Meet ISDAfix, the Libor Scandal's Sequel

A probe into rate rigging in an obscure benchmark for swaps
Illustration by 731

After fining banks billions of dollars over the last year for distorting a key interest rate known as Libor, regulators in the U.S. are now investigating whether a more obscure rate in another huge market is also rigged.

The rate, known as ISDAfix, is a benchmark in the $379 trillion market for interest rate swaps, which corporations and governments use to fine-tune their borrowing costs. U.S. regulators have subpoenaed as many as 15 banks and about a dozen current and former brokers at ICAP, the company that collects the data submitted by banks to set ISDAfix prices, to determine if they’re colluding to manipulate quotes. ICAP said in a statement on April 9 that it had no knowledge of price manipulations by its brokers, and that it is conducting its own inquiry.

The probe, by the U.S. Commodity Futures Trading Commission, echoes last year’s Libor scandal because both involve benchmarks that are handmade. In other words, they’re determined by humans, not by data automatically entered from actual trades, making them susceptible to falsifying for profit.

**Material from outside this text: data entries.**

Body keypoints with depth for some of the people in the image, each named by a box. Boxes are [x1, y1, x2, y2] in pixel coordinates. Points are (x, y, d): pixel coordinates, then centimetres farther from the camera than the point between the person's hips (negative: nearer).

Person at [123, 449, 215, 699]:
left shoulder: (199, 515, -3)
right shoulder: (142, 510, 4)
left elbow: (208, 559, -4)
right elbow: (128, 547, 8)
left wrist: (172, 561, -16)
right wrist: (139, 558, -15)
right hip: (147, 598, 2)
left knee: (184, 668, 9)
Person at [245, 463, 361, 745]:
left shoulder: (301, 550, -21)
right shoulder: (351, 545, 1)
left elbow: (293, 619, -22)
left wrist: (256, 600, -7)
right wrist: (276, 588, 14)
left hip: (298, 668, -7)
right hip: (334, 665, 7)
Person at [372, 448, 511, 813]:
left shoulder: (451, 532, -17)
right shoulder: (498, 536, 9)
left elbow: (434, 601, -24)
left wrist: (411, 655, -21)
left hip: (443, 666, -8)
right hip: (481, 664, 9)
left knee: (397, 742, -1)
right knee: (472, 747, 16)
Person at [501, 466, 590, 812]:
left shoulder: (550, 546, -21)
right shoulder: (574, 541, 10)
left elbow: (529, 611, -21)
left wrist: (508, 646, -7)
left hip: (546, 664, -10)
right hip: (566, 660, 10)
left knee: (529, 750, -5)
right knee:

The agency is also investigating possible manipulation in gold and silver indexes, according to the Wall Street Journal. “Given what we have seen in Libor, we’d be foolish to assume that other benchmarks aren’t venues that deserve review,” commission member Bart Chilton said in March. (Bloomberg LP, the parent of Bloomberg Businessweek, has sued the CFTC, seeking to bar the implementation of a regulation related to the clearing of swaps.)

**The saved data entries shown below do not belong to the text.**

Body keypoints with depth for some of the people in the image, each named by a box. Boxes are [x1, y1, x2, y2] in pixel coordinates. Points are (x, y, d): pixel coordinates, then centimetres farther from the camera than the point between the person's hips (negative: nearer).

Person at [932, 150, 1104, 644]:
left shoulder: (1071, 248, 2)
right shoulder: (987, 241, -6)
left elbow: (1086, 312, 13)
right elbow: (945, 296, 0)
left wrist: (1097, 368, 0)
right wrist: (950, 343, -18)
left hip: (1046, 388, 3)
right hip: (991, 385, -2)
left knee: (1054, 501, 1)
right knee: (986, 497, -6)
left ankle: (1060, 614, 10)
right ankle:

A panel led by CFTC Chairman Gary Gensler and U.K. Financial Conduct Authority Chief Executive Officer Martin Wheatley is pushing for an overhaul of how rates like ISDAfix and Libor are computed. “To promote market integrity, it is critical that benchmark interest rates be anchored in observable transactions,” Gensler said in a statement. An April 16 report by the International Organization of Securities Commissions found that benchmark setting is a process with “opportunities for abusive conduct,” through submission of “false and misleading data” or attempts to buy off the people who physically enter submissions.

That is what the CFTC is investigating at London-based ICAP, the biggest broker of interest rate swaps between banks. In their simplest form, swaps are used by investors to exchange a fixed interest rate for a floating one, or vice versa. They also come in profoundly more complicated flavors, and altogether they constitute more than half of the $639 trillion global derivatives market. ISDAfix, used by traders to settle contracts and value positions, is commonly found in hybrid securities known as structured notes that are popular with wealthy investors.

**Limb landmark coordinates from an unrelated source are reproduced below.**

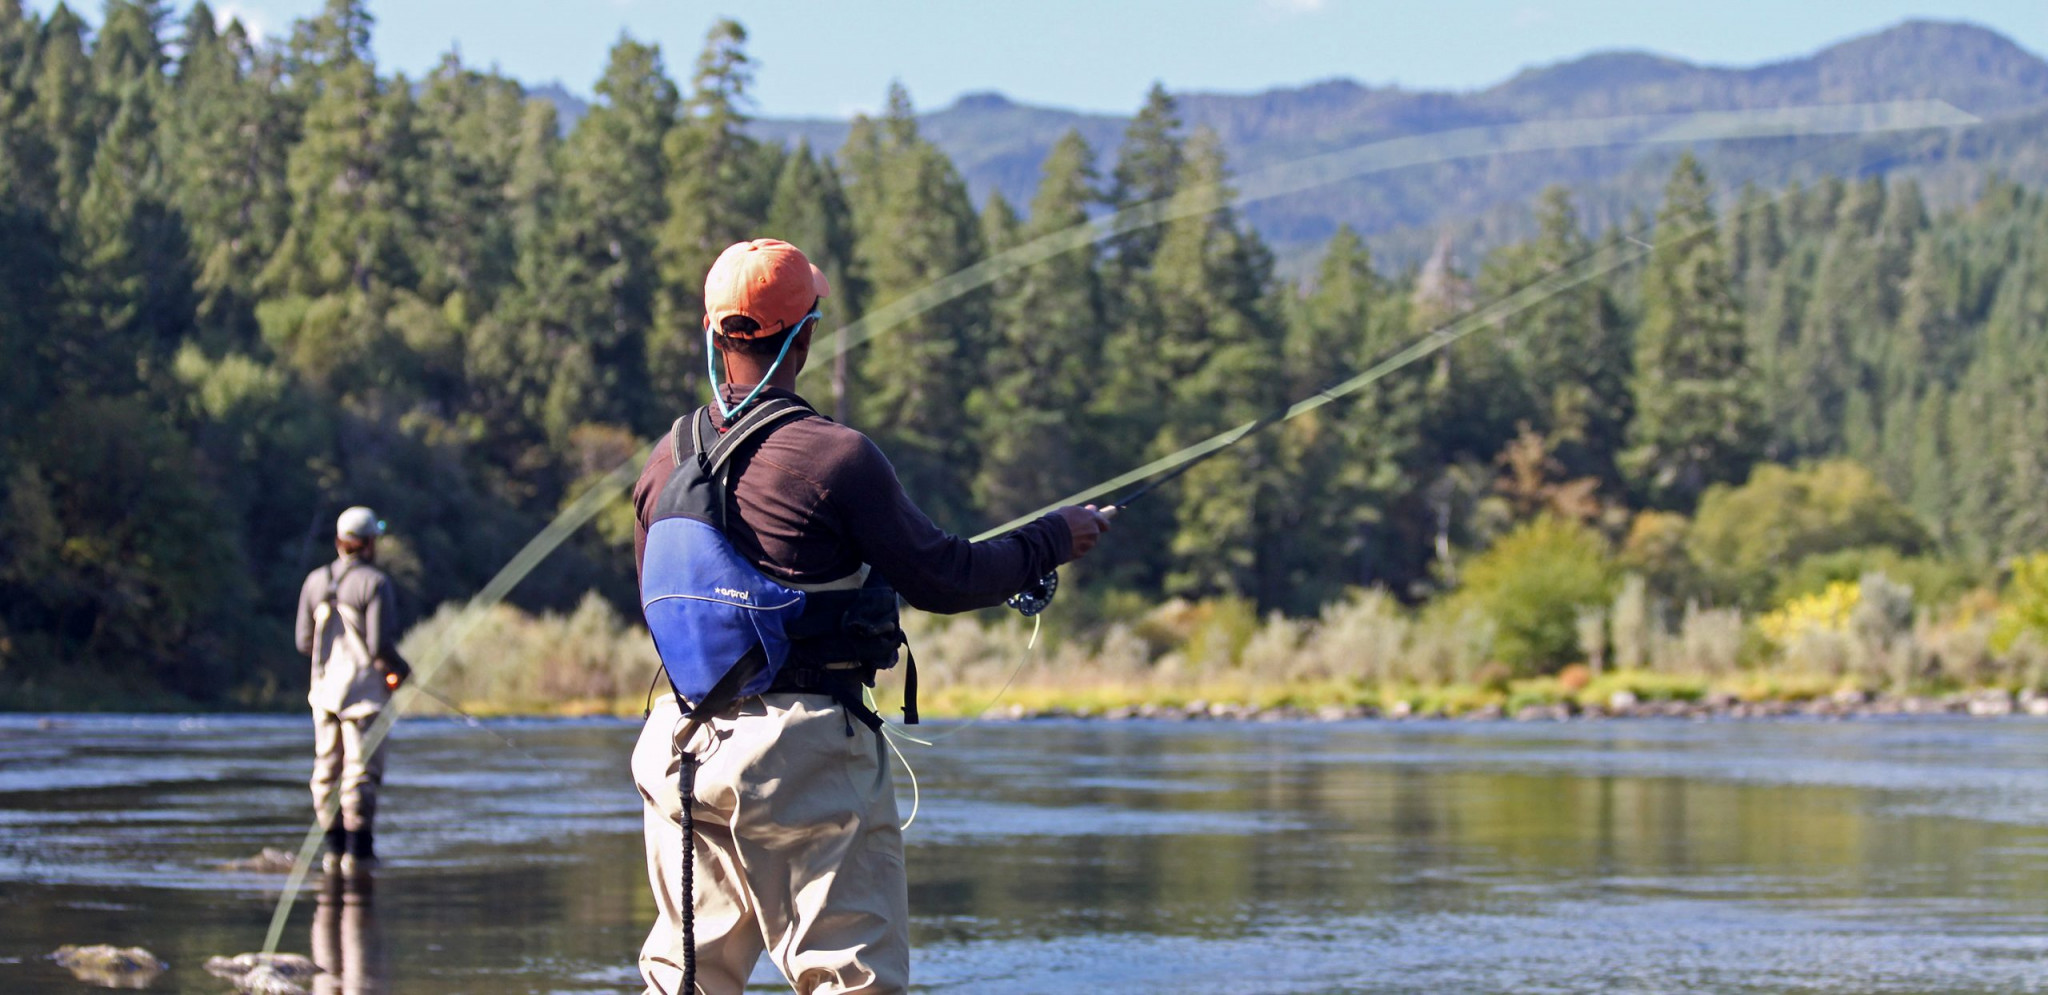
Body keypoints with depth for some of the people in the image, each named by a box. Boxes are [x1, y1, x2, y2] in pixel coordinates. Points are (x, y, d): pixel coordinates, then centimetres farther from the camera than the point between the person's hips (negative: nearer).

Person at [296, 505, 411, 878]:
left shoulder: (314, 582, 6)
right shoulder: (373, 583, -11)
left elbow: (304, 642, 9)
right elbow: (381, 644, -16)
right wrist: (400, 668, 3)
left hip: (325, 686, 6)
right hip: (363, 687, -5)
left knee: (327, 768, 10)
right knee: (361, 770, -4)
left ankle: (334, 848, 13)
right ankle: (358, 850, -6)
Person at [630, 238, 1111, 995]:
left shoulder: (667, 462, 7)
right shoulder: (832, 456, -14)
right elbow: (942, 579, -7)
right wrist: (1053, 538, 7)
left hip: (684, 751, 7)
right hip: (803, 754, -6)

While they affect everything from pension annuities to commercial real estate investments, ISDAfix rates are esoteric even by the standards of structured finance. The head of trading at a structured products desk at a Wall Street dealer, a derivatives lawyer at a major U.S. firm, academics at universities, and a brokerage analyst, all interviewed by Bloomberg, had never heard of the benchmark. There isn’t even an ISDAfix definition at

ICAP publishes ISDAfix prices each morning at 11 a.m., after 13 banks, including Goldman Sachs and JPMorgan Chase, submit bids and offers for interest rate swaps in various currencies. ICAP brokers update the numbers throughout the day based on reported transactions. The data, displayed on an electronic screen known as 19901, are followed by about 6,000 corporate treasurers, money managers, and other clients, who use swaps to protect against changes in interest rates. Banks could earn millions by persuading ICAP brokers to delay their manual entry of data. Publishing stale prices can boost profits for banks dramatically. On a $500 million swap that matures in 20 years, for example, a delay that prevents the instrument from moving one basis point (0.01 percent) equals $1 million in profit for the dealer. “That screen makes or breaks a lot of profit and loss, so clearly there’s a lot of opportunity for influence,” says David Kelly, the director of financial engineering at Calypso Technology.

ICAP does more than track the data: Its brokers match dealers by phone, then enter transactions into the 19901 screen by hand. The firm is paid commissions based on the size of the trades it matches. It’s lucrative work. Brokers in ICAP’s Jersey City office were paid as much as $7 million a year, earning the outpost the nickname Treasure Island, according to a person familiar with the matter.


    The bottom line: Regulators are investigating possible manipulation of a rate that influences prices in the $379 trillion interest rate swaps market.